▶ _Data items_
____

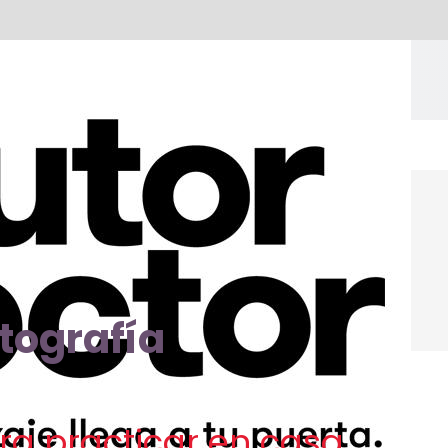
tografía
ra practicar en casa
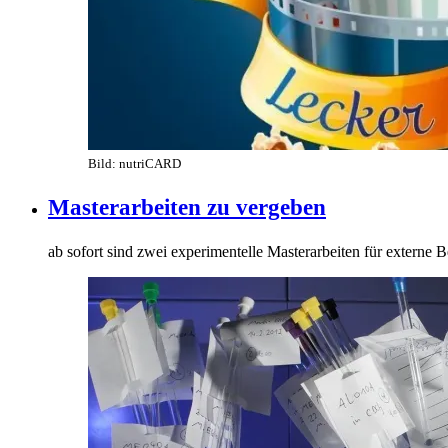
Bild: nutriCARD
Masterarbeiten zu vergeben
ab sofort sind zwei experimentelle Masterarbeiten für externe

____

▶ _To do_
Copy the lines of text from every row above word for word. Leave out the pictures.

▶ _Completed exercise_
tografía
ra practicar en casa
Bild: nutriCARD
Masterarbeiten zu vergeben
ab sofort sind zwei experimentelle Masterarbeiten für externe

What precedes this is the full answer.